Among the most widely used animal models in obesity-induced type 2 diabetes mellitus (T2DM) research are the congenital leptin- and leptin receptor-deficient rodent models. These include the leptin-deficient ob/ob mice and the leptin receptor-deficient db/db mice, Zucker fatty rats, Zucker diabetic fatty rats, SHR/N-cp rats, and JCR:LA-cp rats. After decades of mechanistic and therapeutic research schemes with these animal models, many species differences have been uncovered, but researchers continue to overlook these differences, leading to untranslatable research.
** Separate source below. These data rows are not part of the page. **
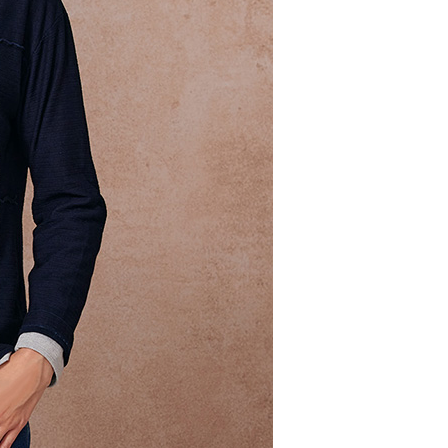
核予不同之上限額度；若仍有額度不足之情形，本公司將視審查
用戶進行身份認證。
00，滿NT$2,000(含以上)免運費
一人註冊多個帳號或使用他人資訊註冊。若發現惡意使用之情
科技股份有限公司將有權停止該用戶之使用額度並採取法律行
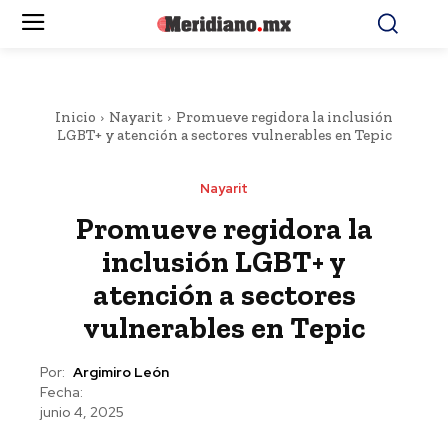
Inicio
Nayarit
Promueve regidora la inclusión
LGBT+ y atención a sectores vulnerables en Tepic
Nayarit
Promueve regidora la
inclusión LGBT+ y
atención a sectores
vulnerables en Tepic
Por:
Argimiro León
Fecha:
junio 4, 2025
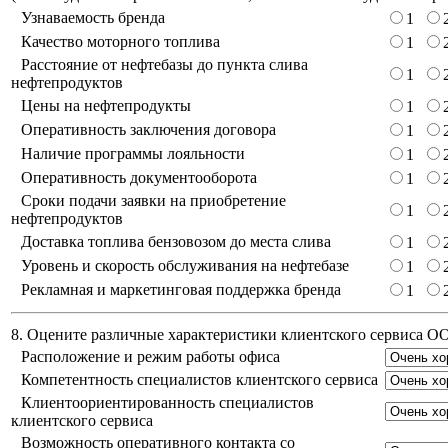
Узнаваемость бренда
1
Качество моторного топлива
1
Расстояние от нефтебазы до пункта слива
1
нефтепродуктов
Цены на нефтепродукты
1
Оперативность заключения договора
1
Наличие программы лояльности
1
Оперативность документооборота
1
Сроки подачи заявки на приобретение
1
нефтепродуктов
Доставка топлива бензовозом до места слива
1
Уровень и скорость обслуживания на нефтебазе
1
Рекламная и маркетинговая поддержка бренда
1
8. Оцените различные характеристики клиентского сервиса 
Расположение и режим работы офиса
Компетентность специалистов клиентского сервиса
Клиентоориентированность специалистов
клиентского сервиса
Возможность оперативного контакта со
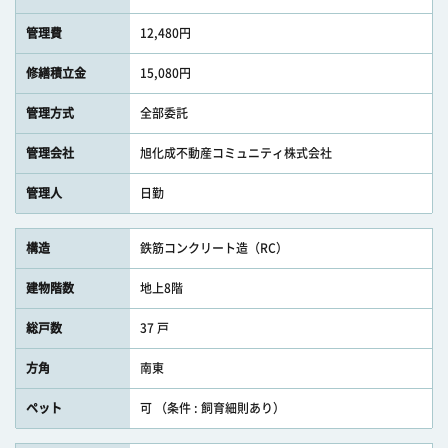
管理費
12,480円
修繕積立金
15,080円
管理方式
全部委託
管理会社
旭化成不動産コミュニティ株式会社
管理人
日勤
構造
鉄筋コンクリート造（RC）
建物階数
地上8階
総戸数
37 戸
方角
南東
ペット
可 （条件 : 飼育細則あり）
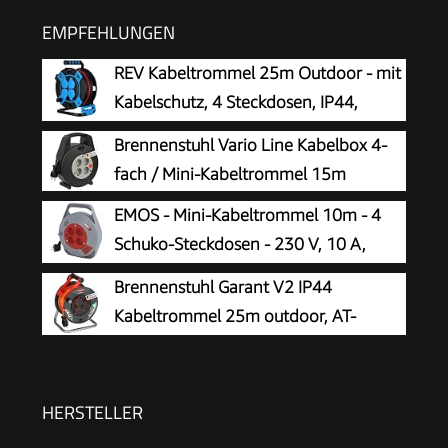
EMPFEHLUNGEN
REV Kabeltrommel 25m Outdoor - mit
Kabelschutz, 4 Steckdosen, IP44,
schwarz
Brennenstuhl Vario Line Kabelbox 4-
fach / Mini-Kabeltrommel 15m
EMOS - Mini-Kabeltrommel 10m - 4
Schuko-Steckdosen - 230 V, 10 A,
2300 W - hochwertige PVC-Isolierung -
Brennenstuhl Garant V2 IP44
H05VV-F3G 1,0 mm2 - mit Thermoschalter -
Kabeltrommel 25m outdoor, AT-
IP20 für Innen
N05V3V3-F 3G1,5
HERSTELLER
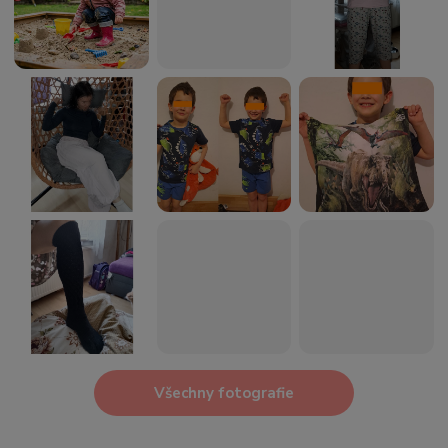
Všechny fotografie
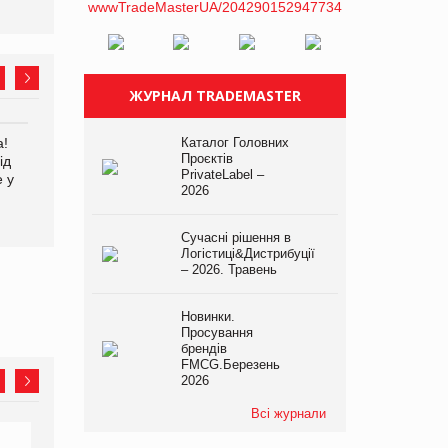
ЖУРНАЛ TRADEMASTER
а!
EVA.UA запустила
Каталог Головних
Kraft Heinz скоротила
Проєктів
ід
кампанію «Хто б знав» про
збиток у першому півріччі
PrivateLabel –
е у
асортимент, якого покупці
2026
не очікують побачити на
платформі
Сучасні рішення в
Логістиці&Дистрибуції
– 2026. Травень
Новинки.
Просування
брендів
FMCG.Березень
2026
Всі журнали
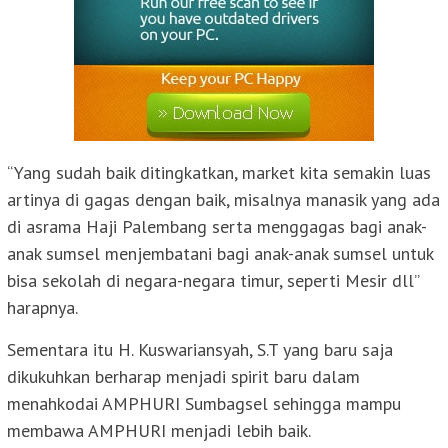
“Yang sudah baik ditingkatkan, market kita semakin luas
artinya di gagas dengan baik, misalnya manasik yang ada
di asrama Haji Palembang serta menggagas bagi anak-
anak sumsel menjembatani bagi anak-anak sumsel untuk
bisa sekolah di negara-negara timur, seperti Mesir dll”
harapnya.
Sementara itu H. Kuswariansyah, S.T yang baru saja
dikukuhkan berharap menjadi spirit baru dalam
menahkodai AMPHURI Sumbagsel sehingga mampu
membawa AMPHURI menjadi lebih baik.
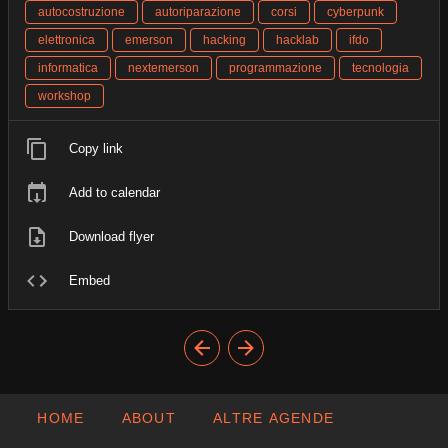
autocostruzione
autoriparazione
corsi
cyberpunk
elettronica
emerson
hacking
hacklab
ifdo
informatica
nextemerson
programmazione
tecnologia
workshop
Copy link
Add to calendar
Download flyer
Embed
HOME
ABOUT
ALTRE AGENDE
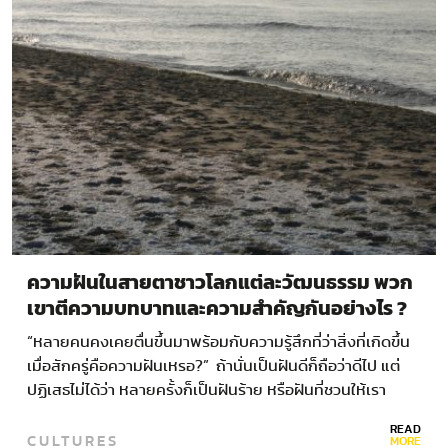
ความฝันในสายตาชาวโลกแต่ละวัฒนธรรม พวก
เขาตีความบทบาทและความสำคัญกันอย่างไร ?
“หลายคนคงเคยตื่นขึ้นมาพร้อมกับความรู้สึกที่ว่าสิ่งที่เกิดขึ้น
เมื่อสักครู่คือความฝันเหรอ?” ถ้านั่นเป็นฝันดีก็ถือว่าดีไป แต่
ปฏิเสธไม่ได้ว่า หลายครั้งก็เป็นฝันร้าย หรือฝันที่ชวนให้เรา
กังวลใจ และนั่นก็ทำให้เราอดสงสัยไม่ได้ว่า ความฝันที่เกิดขึ้น
READ
CULTURES
นั้นหมายความว่าอย่างไรกันแน่” …
MORE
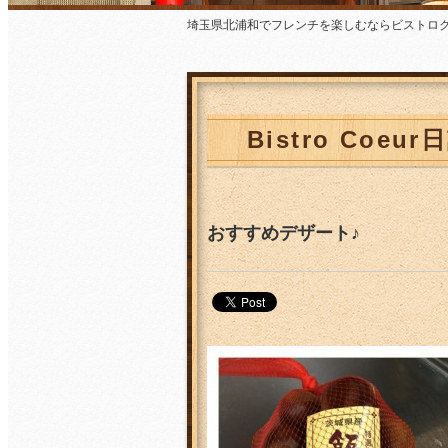
埼玉県北浦和でフレンチを楽しむならビストロクゥ
Bistro Coeu
おすすめデザート♪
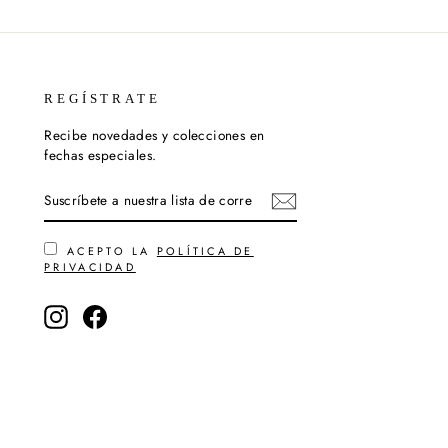
REGÍSTRATE
Recibe novedades y colecciones en
fechas especiales.
SUSCRÍBETE
SUSCRIBIR
A
NUESTRA
LISTA
DE
ACEPTO LA
POLÍTICA DE
CORREO
PRIVACIDAD
Instagram
Facebook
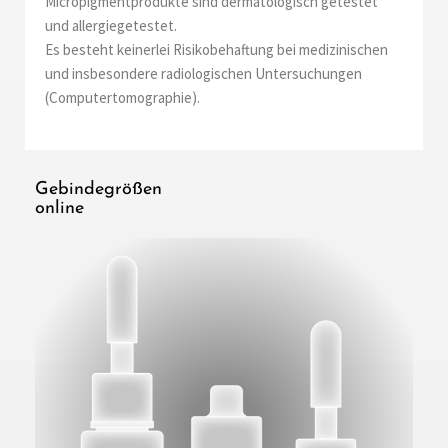
Micropigmentprodukte sind dermatologisch getestet
und allergiegetestet.
Es besteht keinerlei Risikobehaftung bei medizinischen
und insbesondere radiologischen Untersuchungen
(Computertomographie).
Gebindegrößen
online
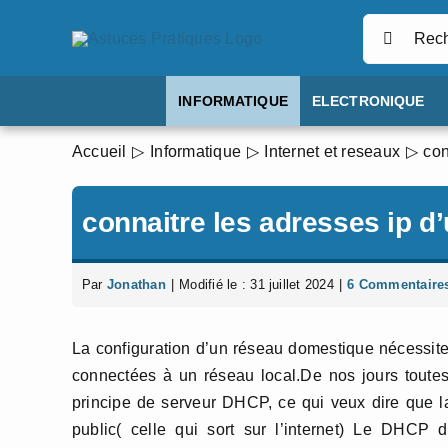
Passer
Rechercher
au
contenu
INFORMATIQUE
ELECTRONIQUE
Accueil
Informatique
Internet et reseaux
con
connaitre les adresses ip d
Par
Jonathan
|
Modifié le : 31 juillet 2024
|
6 Commentaire
La configuration d’un réseau domestique nécessite 
connectées à un réseau local.De nos jours toute
principe de serveur DHCP, ce qui veux dire que la
public( celle qui sort sur l’internet) Le DHCP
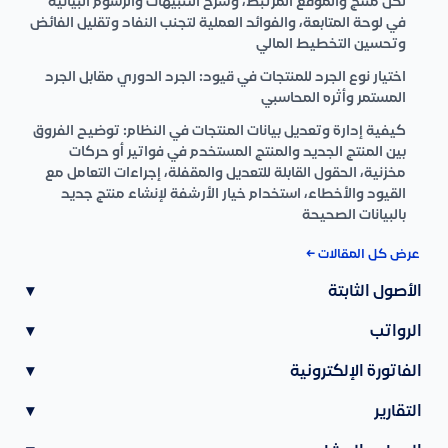
لكل منتج والموقع المرتبط، وشرح التنبيهات والرسوم البيانية
في لوحة المتابعة، والفوائد العملية لتجنب النفاد وتقليل الفائض
وتحسين التخطيط المالي
اختيار نوع الجرد للمنتجات في قيود: الجرد الدوري مقابل الجرد
المستمر وأثره المحاسبي
كيفية إدارة وتعديل بيانات المنتجات في النظام: توضيح الفروق
بين المنتج الجديد والمنتج المستخدم في فواتير أو حركات
مخزنية، الحقول القابلة للتعديل والمقفلة، إجراءات التعامل مع
القيود والأخطاء، استخدام خيار الأرشفة لإنشاء منتج جديد
بالبيانات الصحيحة
عرض كل المقالات ←
الأصول الثابتة
▾
الرواتب
▾
الفاتورة الإلكترونية
▾
التقارير
▾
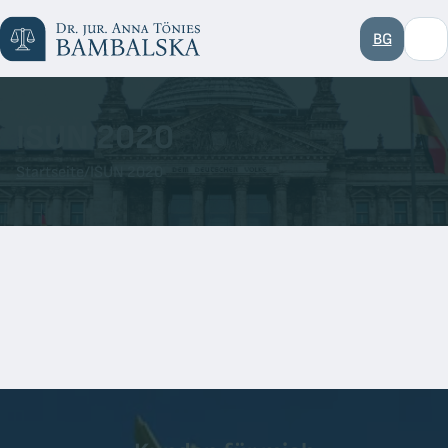
BG
ISUN 2020
Startseite
/
ISUN 2020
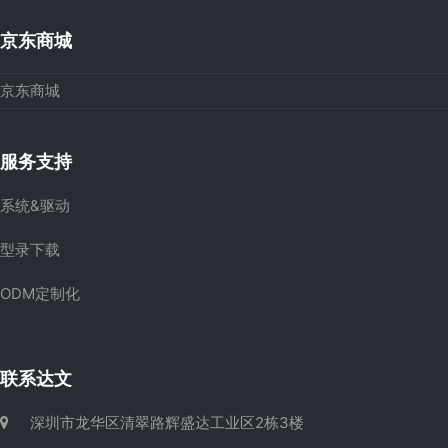
京东商城
京东商城
服务支持
系统&驱动
型录下载
ODM定制化
联系达文
深圳市龙华区清翠路辉盛达工业区2栋3楼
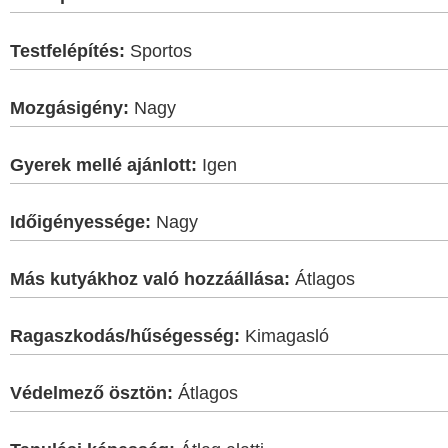
Testfelépítés:
Sportos
Mozgásigény:
Nagy
Gyerek mellé ajánlott:
Igen
Időigényessége:
Nagy
Más kutyákhoz való hozzáállása:
Átlagos
Ragaszkodás/hűségesség:
Kimagasló
Védelmező ösztön:
Átlagos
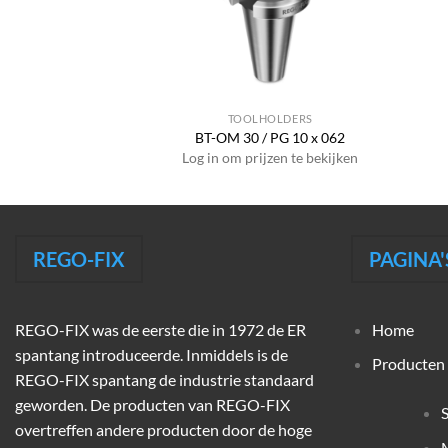
HOLDERS
TOOLHOLDERS
WD 8 x 050
BT-OM 30 / PG 10 x 062
jzen te bekijken
Log in om prijzen te bekijken
REGO-FIX
PAGINA'
REGO-FIX was de eerste die in 1972 de ER
Home
spantang introduceerde. Inmiddels is de
Producten
REGO-FIX spantang de industrie standaard
geworden. De producten van REGO-FIX
overtreffen andere producten door de hoge
M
The purpose of this review is to analyze and comprehensively recapitulate the most common leptin/leptin receptor-based animal models with respect to their relevance and translatability to human T2DM. Our analysis revealed that, although these rodents develop obesity due to hyperphagia caused by abnormal leptin/leptin receptor signaling with the subsequent appearance of T2DM-like manifestations, these are in fact secondary to genetic mutations that do not reflect disease etiology in humans, for whom leptin or leptin receptor deficiency is not an important contributor to T2DM. A detailed comparison of the roles of genetic susceptibility, obesity, hyperglycemia, hyperinsulinemia, insulin resistance, and diabetic complications as well as leptin expression, signaling, and other factors that confound translation are presented here. There are substantial differences between these animal models and human T2DM that limit reliable, reproducible, and translatable insight into human T2DM. Therefore, it is imperative that researchers recognize and acknowledge the limitations of the leptin/leptin receptor- based rodent models and invest in research methods that would be directly and reliably applicable to humans in order to advance T2DM management.

Fig. (1)

Leptin Signal Transduction. a) Peripheral action of leptin: leptin is produced by adipose tissue and circulates to the brain, primarily the hypothalamus where it modulates food intake and energy expenditure via several signal transduction pathways. Leptin also binds to various peripheral tissues and regulates leptin production via feedback modulation. b) Leptin-mediated signaling: binding of leptin to its cognate receptor (Ob-R) activates three key signaling cascades in the hypothalamus (JAK/STAT, MAPK, and PI3K pathways), which result in the transactivation of various signaling molecules and subsequent gene transcription. Leptin (L), Janus kinase/signal transducer and activator of transcription (JAK/STAT), mitogen-activated protein kinase (MAPK), phosphatidylinositol 3-kinase (PI3K), protein kinase B (PKB); growth receptor-bound-2 (Grb2), insulin receptor substrate (IRS), SH2-domain containing protein tyrosine phosphatase (SH2), suppressor of cytokine signalling-3 (SOC3). refers to activation; → refers to inhibition.